Kobudo

 

Il kobudo (古 ko, antico; 武 bu, guerriero; 道 do, via), letteralmente “antica via del guerriero”, è una pratica sviluppatasi originariamente, come il karate, nelle isole Ryukyu (Okinawa) che prevede l’impiego di armi tradizionali di origine contadina. Infatti, durante la dominazione Shimazu (1609), era stato imposto il tassativo divieto di utilizzare armi, quindi i nativi perfezionarono l’uso di un vasto numero di atrezzi di uso comune per potersi difendere dagli oppressori. Con l’andare del tempo le techiche relative all’utilizzo di ogni arma si sono configurate come singole discipline, la cui base comune può essere ricercata in quelle forme di lotta a mani nude da cui è nato il karate.

Le armi tradizionali del kobudo giapponese sono le seguenti:

Jo: il bastone corto. È lungo circa 1,20 m ed è un’arma molto maneggevole e la sua forza sta nel farlo scorrere velocemente nelle mani, in modo da offrire all’avversario sempre la porzione più lunga del bastone, così da tenerlo sempre a distanza. Le techiche di jo contemplano anche colpi a mani nude, sbilanciamenti e proiezioni.

Bo: il bastone lungo. È lungo 1,80-1,82 m (Rokushakubo, ossia bastone lungo sei piedi) è un’arma più complessa del jo perché più difficile da manovrare con velocità. Le tecniche si basano su fendenti potenti, portati con entrambe le estremità del bastone che implicano una rotazione dello stesso, imprimendo grande forza ai colpi.
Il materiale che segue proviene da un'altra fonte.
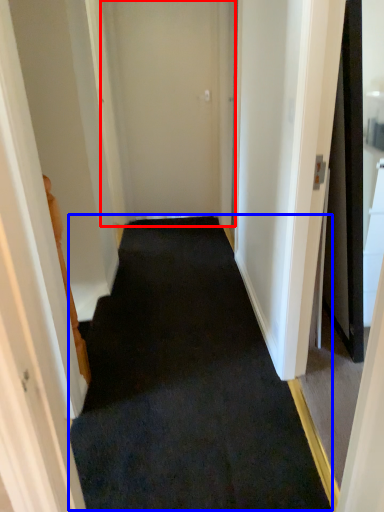
Question: Among these objects, which one is nearest to the camera, door (highlighted by a red box) or doormat (highlighted by a blue box)?

Choices:
 (A) door
 (B) doormat

Answer: (B)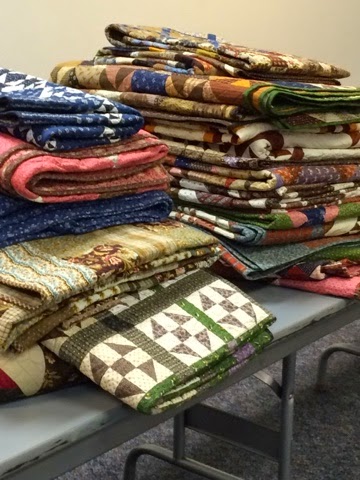
Locate an element on the screen. Image resolution: width=360 pixels, height=480 pixels. red blanket underneath blue and white blanket is located at coordinates (46, 171).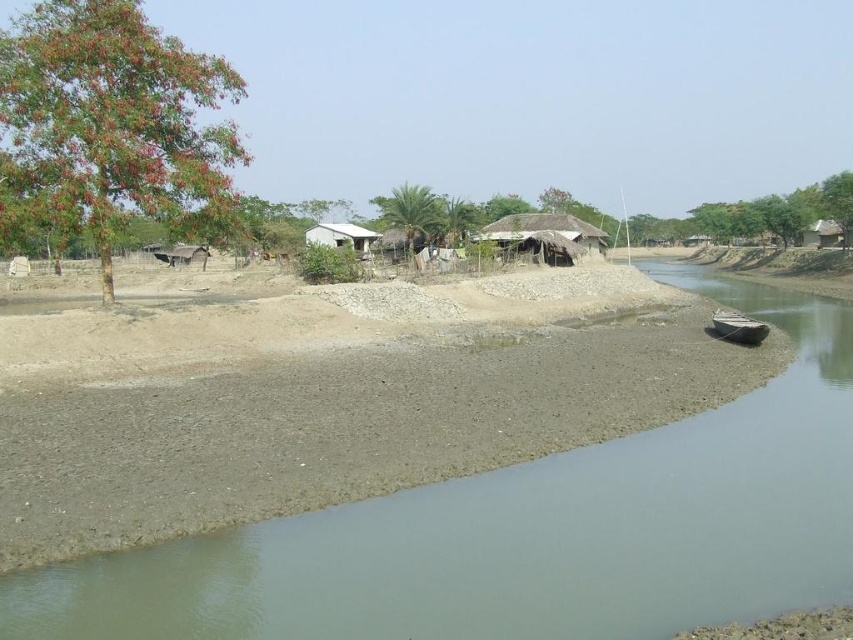
Question: Estimate the real-world distances between objects in this image. Which object is closer to the green leafy palm tree at center?

Choices:
 (A) brown dirt river at lower left
 (B) green leafy tree at upper left

Answer: (B)

Question: Is thatched straw hut at center below brown thatched hut at right?

Choices:
 (A) no
 (B) yes

Answer: (A)

Question: Does thatched straw hut at center lie behind white matte house at center?

Choices:
 (A) no
 (B) yes

Answer: (B)

Question: Among these objects, which one is nearest to the camera?

Choices:
 (A) thatched straw hut at center
 (B) green leafy tree at upper left

Answer: (B)

Question: Which of the following is the farthest from the observer?

Choices:
 (A) (566, 212)
 (B) (743, 336)
 (C) (393, 250)
 (D) (566, 563)

Answer: (A)

Question: Does green leafy palm tree at center appear over white matte house at center?

Choices:
 (A) yes
 (B) no

Answer: (A)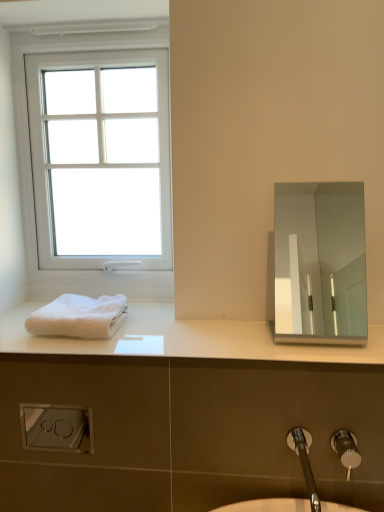
Image resolution: width=384 pixels, height=512 pixels. Identify the location of vacant area on top of white plastic window at upper left (from a real-world perspective). coord(94,25).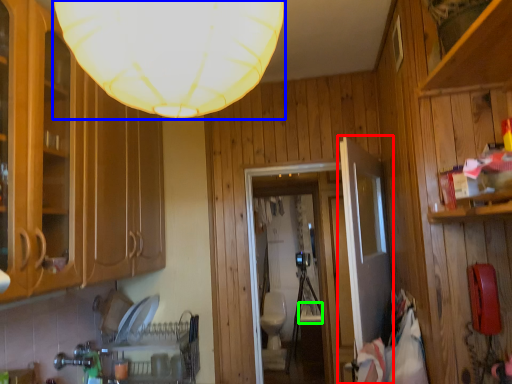
Question: Considering the real-world distances, which object is closest to door (highlighted by a red box)? lamp (highlighted by a blue box) or sink (highlighted by a green box).

Choices:
 (A) lamp
 (B) sink

Answer: (A)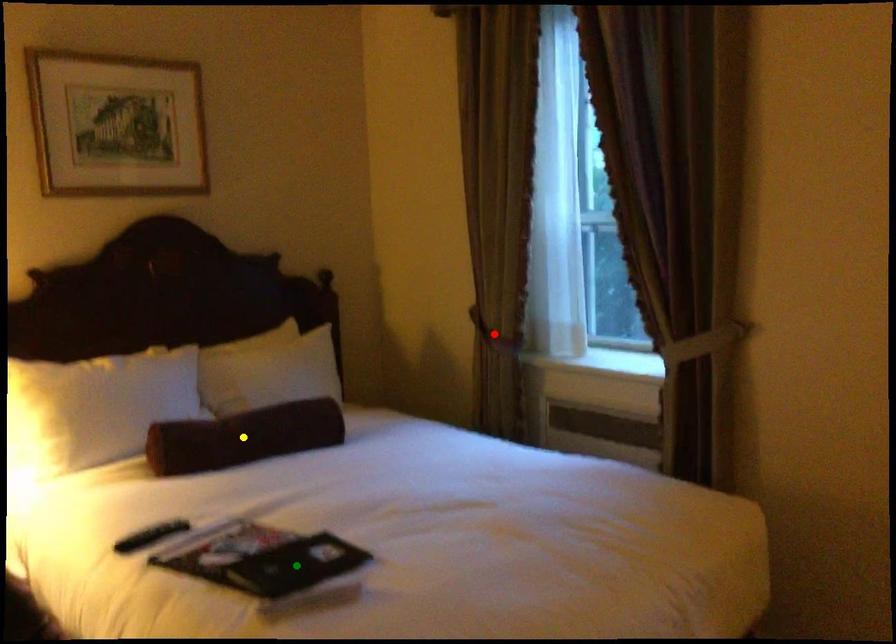
Order these from nearest to farthest:
red point
yellow point
green point

green point
yellow point
red point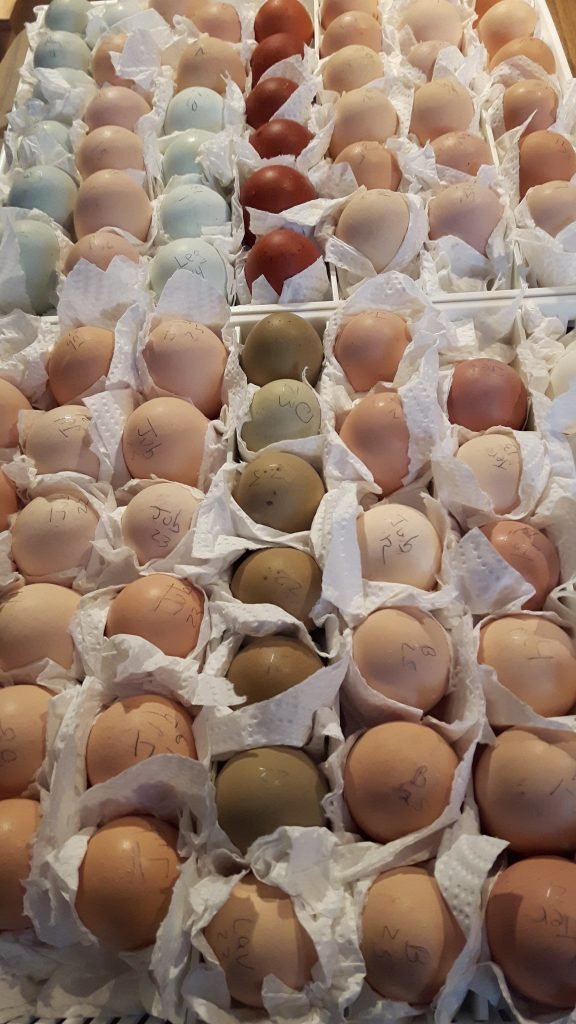
Identify the location of floor. (16, 19).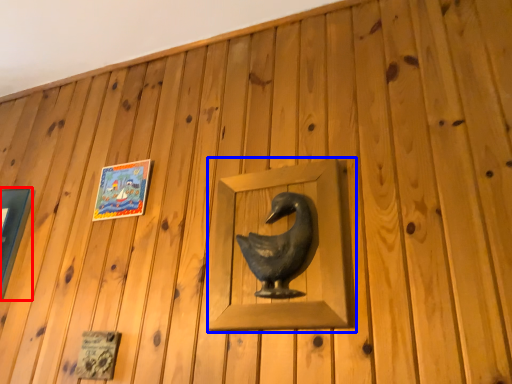
Question: Which object is further to the camera taking this photo, picture frame (highlighted by a red box) or sculpture (highlighted by a blue box)?

Choices:
 (A) picture frame
 (B) sculpture

Answer: (A)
Sai: lunghi pugnali a forca che si utilizzano in coppia. Erroneamente si pensa ai sai come a dei pugnali, ma in realtà sono armi contundenti prive di lama e con punte aguzze. Raramente si impugnano dal manico, infatti vengono tenuti da uno dei due rostri e stesi sull’avambraccio per essere utilizzati come scudi. Facendo ruotare un sai dalla posizione chiusa sull’avambraccio in avanti si produce un colpo contundente molto efficace. Fra le varie tecniche vi sono diversi affondi ma soprattutto blocchi (sono armi molto efficaci per parare le tecniche di spada) e leve articolari.

Nunchaku: i bastoni corti con corda (o catena). Sono costituiti da due bastoni lunghi circa quanto l’avambraccio di una persona, uniti da una corda (versione giapponese) o da una catena (versione cinese). Fra le tecniche base vi sono rapidi colpi portati di rimbalzo e leve articolari al polso e al braccio.

Tonfa: il manganello. Solitamente utilizzati in coppia, vengono fatti ruotare per produrre colpi contundenti. L’impugnatura a forma di L è molto utile per fare leve articolari e per bloccare attacchi portati con altre armi.

Kama: il falcetto. Solitamente utilizzati in coppia, le tecniche principali prevedono blocchi e attacchi ai tendini e alle articolazioni, con lo scopo di disarmare e rendere inerme l’avversario.